■ Consigne
Transcrivez sans rien modifier le passage de l'extrait du document ci-dessous qui commence à « Pour l’instant, l’Occident » et va jusqu'à « de vous nourrir. » inclus.

■ Extrait du document
________
Pour l’instant, l’Occident patauge dans ce chaos qui le contraint à entretenir un état policier, une armée militaire massive et d’inégalables dépenses en aide sociale excédant tous les plafonds. C’est loin de ressembler à ce que les progressistes modernes insistent à nous faire croire – que la cause est le prolongement de la vie de l’homme – mais plutôt le fruit avarié d’une instabilité intérieure où s’enracinent la violence tribale et le chaos culturel, sans euthanasie aucune et sur un air de Paul McCartney, qui, contrairement à John peut encore prétendre qu’il n’y a pas de ciel, seule une terre où si votre maladie coute trop cher, on cesse de vous nourrir.

Mais les architectes de notre avenir refusent de voir le présent pour ne pas effaroucher l’avenir. Ils ne se rendent pas compte que le présent est devenu le passé. Dans les mosquées urbaines, ce n’est pas à la reine infidèle ou à la république que l’allégeance est due, mais au calife, au Mahdi et aux martyrs qui donnent leur vie dans des orgies de mort, afin que la roue du temps puisse faire marche arrière et qu’hier puisse remplacer demain.
________
■ Données disponibles

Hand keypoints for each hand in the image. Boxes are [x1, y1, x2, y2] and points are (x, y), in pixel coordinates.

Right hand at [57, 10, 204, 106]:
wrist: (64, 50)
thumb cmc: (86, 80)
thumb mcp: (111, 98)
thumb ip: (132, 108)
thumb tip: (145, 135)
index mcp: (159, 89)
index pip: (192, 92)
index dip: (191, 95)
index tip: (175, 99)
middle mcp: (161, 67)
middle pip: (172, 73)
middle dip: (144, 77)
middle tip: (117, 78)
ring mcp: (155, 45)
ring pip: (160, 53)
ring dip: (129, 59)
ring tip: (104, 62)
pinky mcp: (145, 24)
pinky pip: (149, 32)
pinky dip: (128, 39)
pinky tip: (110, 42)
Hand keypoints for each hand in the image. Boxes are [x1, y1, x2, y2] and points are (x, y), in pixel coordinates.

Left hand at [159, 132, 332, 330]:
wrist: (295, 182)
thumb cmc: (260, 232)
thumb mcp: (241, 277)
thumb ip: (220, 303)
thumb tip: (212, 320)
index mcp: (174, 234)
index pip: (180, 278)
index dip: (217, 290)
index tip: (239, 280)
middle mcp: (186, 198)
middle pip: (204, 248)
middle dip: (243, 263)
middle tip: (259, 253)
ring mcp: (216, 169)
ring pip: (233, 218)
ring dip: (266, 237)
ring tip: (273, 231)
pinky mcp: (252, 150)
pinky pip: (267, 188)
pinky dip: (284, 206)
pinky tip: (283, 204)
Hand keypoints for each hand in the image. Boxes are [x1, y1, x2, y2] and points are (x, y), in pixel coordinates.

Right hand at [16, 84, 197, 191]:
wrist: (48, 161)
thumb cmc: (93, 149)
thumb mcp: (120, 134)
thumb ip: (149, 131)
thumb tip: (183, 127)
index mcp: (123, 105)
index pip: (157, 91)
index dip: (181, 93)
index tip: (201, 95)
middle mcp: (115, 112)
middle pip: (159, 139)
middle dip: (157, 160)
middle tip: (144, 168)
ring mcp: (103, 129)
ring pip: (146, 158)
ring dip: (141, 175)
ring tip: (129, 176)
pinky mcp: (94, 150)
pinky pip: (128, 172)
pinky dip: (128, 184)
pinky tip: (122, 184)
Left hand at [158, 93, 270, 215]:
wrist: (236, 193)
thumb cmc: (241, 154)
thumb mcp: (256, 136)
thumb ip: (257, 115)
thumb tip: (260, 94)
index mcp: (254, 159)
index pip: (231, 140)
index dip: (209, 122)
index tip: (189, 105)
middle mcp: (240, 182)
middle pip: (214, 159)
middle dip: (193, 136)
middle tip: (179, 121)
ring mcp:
________
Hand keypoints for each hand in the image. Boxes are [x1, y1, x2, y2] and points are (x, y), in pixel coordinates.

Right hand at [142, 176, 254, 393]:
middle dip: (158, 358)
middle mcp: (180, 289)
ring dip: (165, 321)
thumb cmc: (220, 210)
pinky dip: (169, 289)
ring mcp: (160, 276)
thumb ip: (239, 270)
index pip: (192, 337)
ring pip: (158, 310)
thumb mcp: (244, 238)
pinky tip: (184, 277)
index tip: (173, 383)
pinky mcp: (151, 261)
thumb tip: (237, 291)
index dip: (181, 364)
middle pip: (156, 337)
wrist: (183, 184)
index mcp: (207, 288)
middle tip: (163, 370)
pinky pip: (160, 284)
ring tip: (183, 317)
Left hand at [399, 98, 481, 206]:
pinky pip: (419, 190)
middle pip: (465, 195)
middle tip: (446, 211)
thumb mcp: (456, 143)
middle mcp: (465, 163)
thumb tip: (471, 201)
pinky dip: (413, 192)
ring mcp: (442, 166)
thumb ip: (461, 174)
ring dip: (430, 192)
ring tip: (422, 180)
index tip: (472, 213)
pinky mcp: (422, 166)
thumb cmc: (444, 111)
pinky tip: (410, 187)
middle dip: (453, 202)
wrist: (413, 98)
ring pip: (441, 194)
________
■ Réponse
Pour l’instant, l’Occident patauge dans ce chaos qui le contraint à entretenir un état policier, une armée militaire massive et d’inégalables dépenses en aide sociale excédant tous les plafonds. C’est loin de ressembler à ce que les progressistes modernes insistent à nous faire croire – que la cause est le prolongement de la vie de l’homme – mais plutôt le fruit avarié d’une instabilité intérieure où s’enracinent la violence tribale et le chaos culturel, sans euthanasie aucune et sur un air de Paul McCartney, qui, contrairement à John peut encore prétendre qu’il n’y a pas de ciel, seule une terre où si votre maladie coute trop cher, on cesse de vous nourrir.